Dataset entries

# # # # # # #

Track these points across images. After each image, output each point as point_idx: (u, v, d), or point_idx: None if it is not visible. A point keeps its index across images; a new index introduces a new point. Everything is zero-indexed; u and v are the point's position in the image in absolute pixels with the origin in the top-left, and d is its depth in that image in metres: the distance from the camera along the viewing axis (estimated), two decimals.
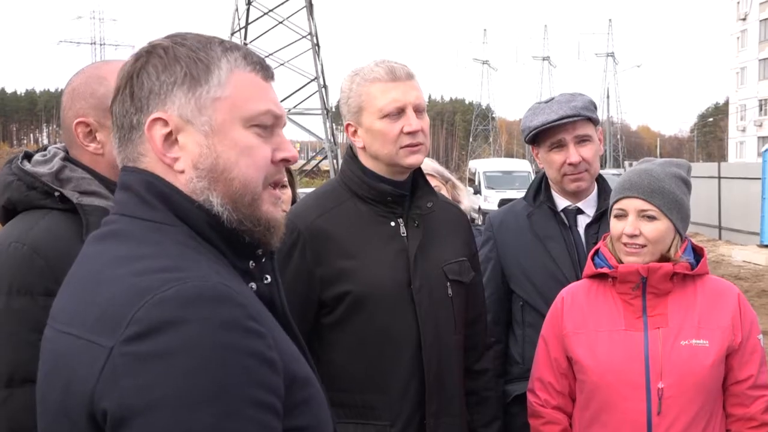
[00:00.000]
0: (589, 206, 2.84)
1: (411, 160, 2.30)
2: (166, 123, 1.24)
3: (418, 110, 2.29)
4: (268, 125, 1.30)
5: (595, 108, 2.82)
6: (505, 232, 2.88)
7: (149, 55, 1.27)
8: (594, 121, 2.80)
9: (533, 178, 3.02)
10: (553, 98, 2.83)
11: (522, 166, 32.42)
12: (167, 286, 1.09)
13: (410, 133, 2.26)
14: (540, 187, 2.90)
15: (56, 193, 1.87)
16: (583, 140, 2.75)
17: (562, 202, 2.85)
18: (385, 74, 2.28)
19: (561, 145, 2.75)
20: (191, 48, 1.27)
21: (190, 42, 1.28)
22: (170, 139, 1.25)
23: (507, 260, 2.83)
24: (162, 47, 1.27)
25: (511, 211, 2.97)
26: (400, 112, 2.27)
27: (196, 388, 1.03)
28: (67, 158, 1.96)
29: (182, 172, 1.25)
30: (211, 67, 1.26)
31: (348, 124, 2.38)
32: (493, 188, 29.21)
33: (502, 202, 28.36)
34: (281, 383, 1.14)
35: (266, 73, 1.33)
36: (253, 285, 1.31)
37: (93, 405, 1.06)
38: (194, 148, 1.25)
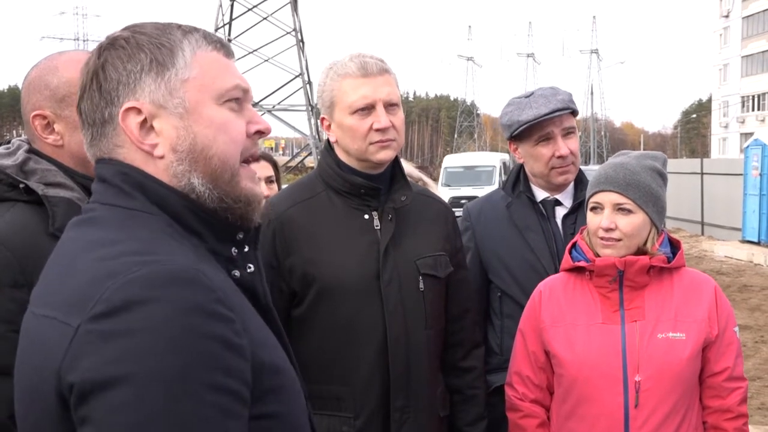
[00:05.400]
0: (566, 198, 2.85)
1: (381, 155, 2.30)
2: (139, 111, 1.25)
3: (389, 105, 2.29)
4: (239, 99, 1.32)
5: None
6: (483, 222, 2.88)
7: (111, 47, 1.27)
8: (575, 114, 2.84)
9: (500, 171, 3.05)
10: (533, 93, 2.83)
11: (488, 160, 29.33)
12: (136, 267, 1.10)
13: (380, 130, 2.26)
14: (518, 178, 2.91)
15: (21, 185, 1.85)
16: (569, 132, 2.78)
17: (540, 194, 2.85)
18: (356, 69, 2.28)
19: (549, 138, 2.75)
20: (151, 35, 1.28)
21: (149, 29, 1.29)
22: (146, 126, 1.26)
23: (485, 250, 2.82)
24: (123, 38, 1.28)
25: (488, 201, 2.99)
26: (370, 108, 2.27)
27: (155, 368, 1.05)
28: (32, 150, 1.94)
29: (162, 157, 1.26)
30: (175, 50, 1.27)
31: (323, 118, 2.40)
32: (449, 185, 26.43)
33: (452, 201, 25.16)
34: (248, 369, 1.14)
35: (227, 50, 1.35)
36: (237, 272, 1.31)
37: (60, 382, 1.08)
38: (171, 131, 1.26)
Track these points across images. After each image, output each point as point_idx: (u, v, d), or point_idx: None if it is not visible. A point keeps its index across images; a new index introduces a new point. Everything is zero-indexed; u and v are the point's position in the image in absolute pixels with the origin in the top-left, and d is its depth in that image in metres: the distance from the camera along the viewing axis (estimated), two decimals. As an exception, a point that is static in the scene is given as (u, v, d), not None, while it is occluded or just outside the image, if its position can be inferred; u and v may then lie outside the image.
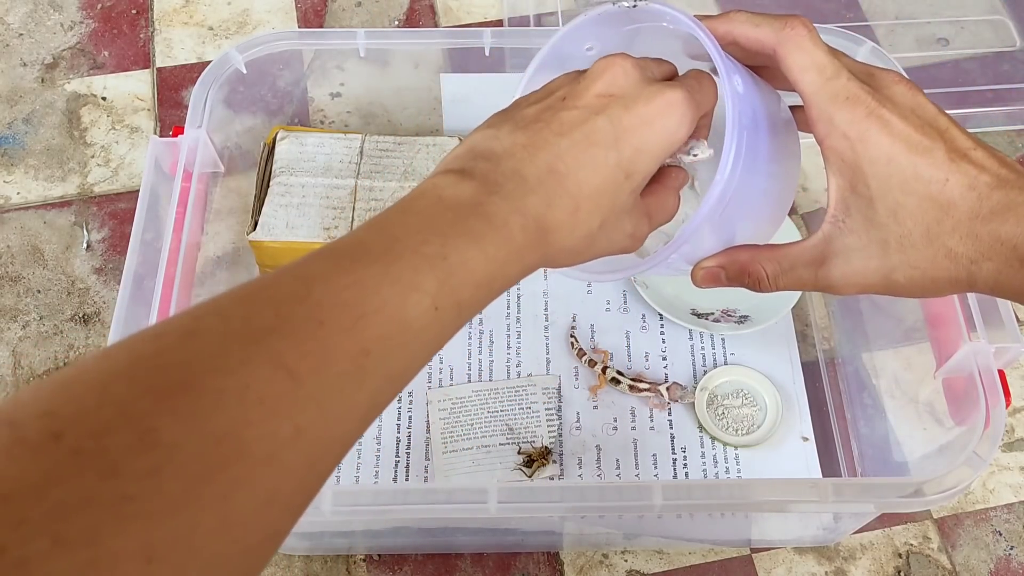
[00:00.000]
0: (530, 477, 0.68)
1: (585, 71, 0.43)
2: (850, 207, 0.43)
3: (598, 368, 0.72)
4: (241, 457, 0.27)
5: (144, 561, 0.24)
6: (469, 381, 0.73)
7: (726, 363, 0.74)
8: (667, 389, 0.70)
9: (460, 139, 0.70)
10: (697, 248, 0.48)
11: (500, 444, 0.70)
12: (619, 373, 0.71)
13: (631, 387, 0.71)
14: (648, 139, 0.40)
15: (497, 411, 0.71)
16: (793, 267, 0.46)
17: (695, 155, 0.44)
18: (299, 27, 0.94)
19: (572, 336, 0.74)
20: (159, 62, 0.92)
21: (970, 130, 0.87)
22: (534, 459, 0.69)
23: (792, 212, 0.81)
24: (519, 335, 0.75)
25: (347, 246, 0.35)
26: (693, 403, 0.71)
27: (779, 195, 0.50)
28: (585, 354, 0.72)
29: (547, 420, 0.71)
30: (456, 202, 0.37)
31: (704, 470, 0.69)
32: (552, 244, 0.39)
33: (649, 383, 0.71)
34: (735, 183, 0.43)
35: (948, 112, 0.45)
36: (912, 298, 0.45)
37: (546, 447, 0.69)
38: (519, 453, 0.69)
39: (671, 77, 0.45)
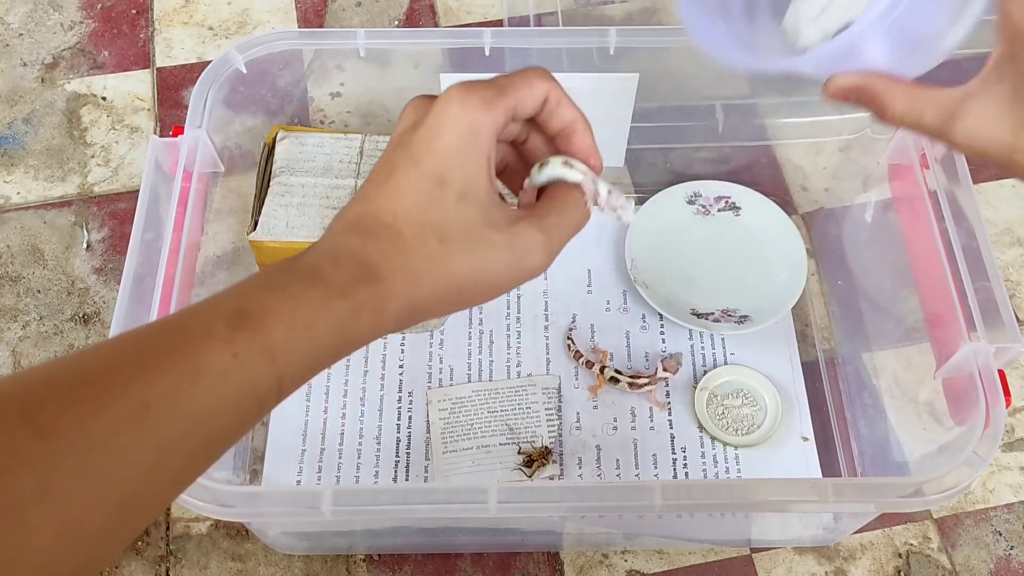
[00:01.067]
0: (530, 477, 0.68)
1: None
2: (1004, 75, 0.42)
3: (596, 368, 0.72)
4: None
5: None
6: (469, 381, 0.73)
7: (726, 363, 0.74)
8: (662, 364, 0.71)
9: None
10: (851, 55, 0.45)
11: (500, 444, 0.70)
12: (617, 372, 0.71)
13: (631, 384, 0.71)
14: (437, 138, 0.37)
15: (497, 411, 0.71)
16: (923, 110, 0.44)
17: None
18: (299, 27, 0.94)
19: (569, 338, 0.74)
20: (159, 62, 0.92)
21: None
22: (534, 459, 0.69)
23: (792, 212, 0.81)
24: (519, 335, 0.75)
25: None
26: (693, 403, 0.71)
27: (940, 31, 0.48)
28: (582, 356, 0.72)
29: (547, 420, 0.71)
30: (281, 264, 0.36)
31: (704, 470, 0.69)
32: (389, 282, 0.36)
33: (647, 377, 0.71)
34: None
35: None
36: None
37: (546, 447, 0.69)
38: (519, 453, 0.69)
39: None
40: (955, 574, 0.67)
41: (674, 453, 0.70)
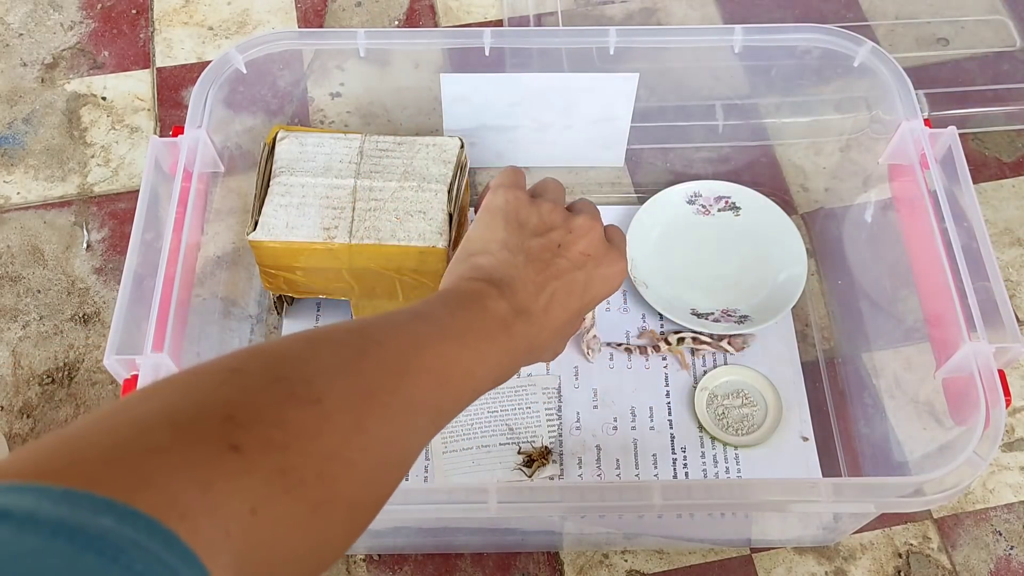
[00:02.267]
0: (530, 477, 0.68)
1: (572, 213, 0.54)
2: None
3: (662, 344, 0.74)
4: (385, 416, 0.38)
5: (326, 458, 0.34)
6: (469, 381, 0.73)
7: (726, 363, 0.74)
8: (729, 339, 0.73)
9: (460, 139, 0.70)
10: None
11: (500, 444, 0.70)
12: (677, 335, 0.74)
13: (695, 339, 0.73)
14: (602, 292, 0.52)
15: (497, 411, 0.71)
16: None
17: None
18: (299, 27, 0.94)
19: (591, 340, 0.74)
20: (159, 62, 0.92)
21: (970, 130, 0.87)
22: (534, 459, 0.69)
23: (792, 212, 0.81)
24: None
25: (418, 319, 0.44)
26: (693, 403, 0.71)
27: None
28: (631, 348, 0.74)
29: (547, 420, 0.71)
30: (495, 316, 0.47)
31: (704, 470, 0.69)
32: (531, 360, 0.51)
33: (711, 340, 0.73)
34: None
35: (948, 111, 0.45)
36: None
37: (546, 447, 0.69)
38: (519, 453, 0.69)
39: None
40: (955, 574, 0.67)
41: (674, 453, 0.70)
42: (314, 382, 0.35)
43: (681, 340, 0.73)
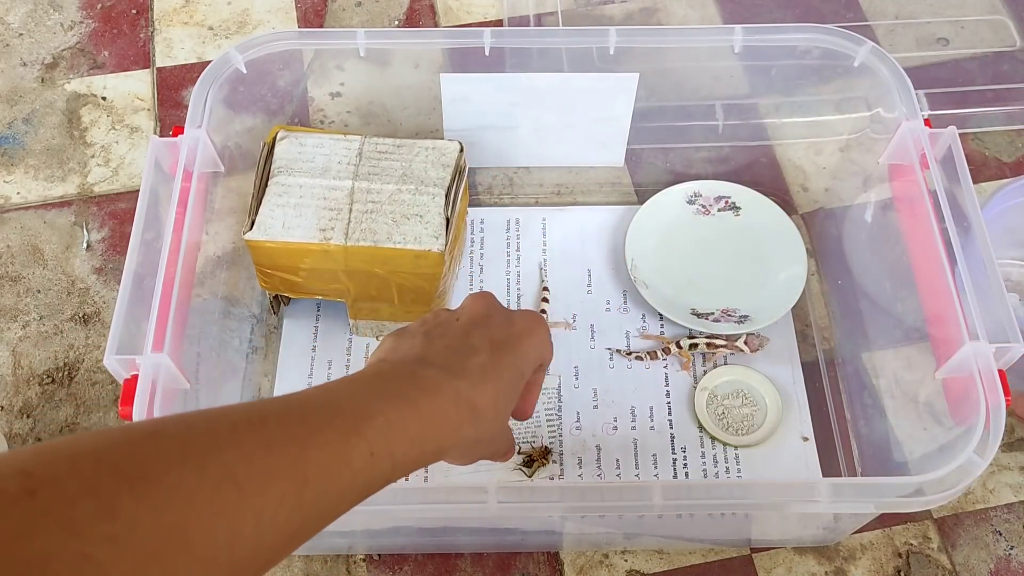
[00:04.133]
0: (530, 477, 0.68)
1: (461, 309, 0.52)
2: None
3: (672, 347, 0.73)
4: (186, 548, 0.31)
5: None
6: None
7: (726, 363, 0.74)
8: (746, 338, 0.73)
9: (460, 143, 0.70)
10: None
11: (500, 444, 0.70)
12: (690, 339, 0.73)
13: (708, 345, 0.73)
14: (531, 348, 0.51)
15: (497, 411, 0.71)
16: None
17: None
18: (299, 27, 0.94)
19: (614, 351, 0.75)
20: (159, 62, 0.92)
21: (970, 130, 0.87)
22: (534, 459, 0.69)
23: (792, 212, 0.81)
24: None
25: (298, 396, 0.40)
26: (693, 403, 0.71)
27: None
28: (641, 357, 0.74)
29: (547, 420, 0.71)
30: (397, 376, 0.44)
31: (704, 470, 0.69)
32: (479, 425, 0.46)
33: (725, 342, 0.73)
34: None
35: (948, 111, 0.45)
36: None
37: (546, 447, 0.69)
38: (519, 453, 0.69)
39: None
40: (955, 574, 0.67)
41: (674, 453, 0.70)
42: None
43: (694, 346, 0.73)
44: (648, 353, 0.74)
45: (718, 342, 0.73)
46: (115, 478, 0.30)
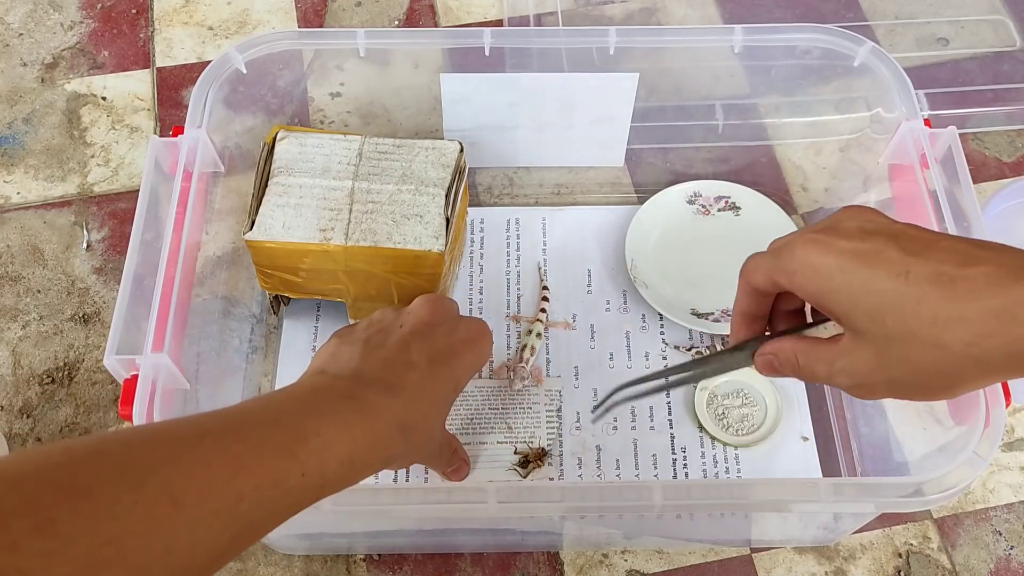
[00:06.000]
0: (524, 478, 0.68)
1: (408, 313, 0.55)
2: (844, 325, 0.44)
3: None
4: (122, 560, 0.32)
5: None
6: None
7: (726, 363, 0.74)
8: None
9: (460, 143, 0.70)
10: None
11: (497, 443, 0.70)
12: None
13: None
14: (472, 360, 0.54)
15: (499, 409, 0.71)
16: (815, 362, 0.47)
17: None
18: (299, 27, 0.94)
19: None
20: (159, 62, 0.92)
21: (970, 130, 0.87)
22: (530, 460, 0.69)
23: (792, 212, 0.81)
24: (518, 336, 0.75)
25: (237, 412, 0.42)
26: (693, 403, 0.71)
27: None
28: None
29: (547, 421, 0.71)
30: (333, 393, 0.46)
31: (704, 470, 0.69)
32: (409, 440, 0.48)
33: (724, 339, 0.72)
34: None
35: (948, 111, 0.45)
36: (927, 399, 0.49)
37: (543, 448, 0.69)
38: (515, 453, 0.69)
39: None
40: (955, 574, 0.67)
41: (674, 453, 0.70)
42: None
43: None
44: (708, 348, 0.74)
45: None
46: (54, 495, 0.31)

# # # # # # #

• _Exercise requirements_
Return the opening line of the data above and every line after it up to and including the line that holds "32: (493, 188, 29.21)"; pictures stay out.

• _Exercise response_
Track these points across images. After each image, output each point as point_idx: (u, v, d), or point_idx: None if it is not visible. A point keeps its index across images; a new index introduces a new point. Everything is zero-indexed; u and v are the point's position in the image in absolute pixels with the origin in the top-left, and d is its depth in that image in metres: the distance from the camera along the viewing axis (estimated), two decimals.
[00:00.000]
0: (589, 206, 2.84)
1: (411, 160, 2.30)
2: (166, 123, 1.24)
3: (418, 110, 2.29)
4: (268, 125, 1.30)
5: (595, 108, 2.82)
6: (505, 232, 2.88)
7: (149, 55, 1.27)
8: (594, 121, 2.80)
9: (533, 178, 3.02)
10: (553, 98, 2.83)
11: (522, 166, 32.42)
12: (167, 286, 1.09)
13: (410, 133, 2.26)
14: (540, 187, 2.90)
15: (56, 193, 1.87)
16: (583, 140, 2.75)
17: (562, 202, 2.85)
18: (385, 74, 2.28)
19: (561, 145, 2.75)
20: (191, 48, 1.27)
21: (190, 42, 1.28)
22: (170, 139, 1.25)
23: (507, 260, 2.83)
24: (162, 47, 1.27)
25: (511, 211, 2.97)
26: (400, 112, 2.27)
27: (196, 388, 1.03)
28: (67, 158, 1.96)
29: (182, 172, 1.25)
30: (211, 67, 1.26)
31: (348, 124, 2.38)
32: (493, 188, 29.21)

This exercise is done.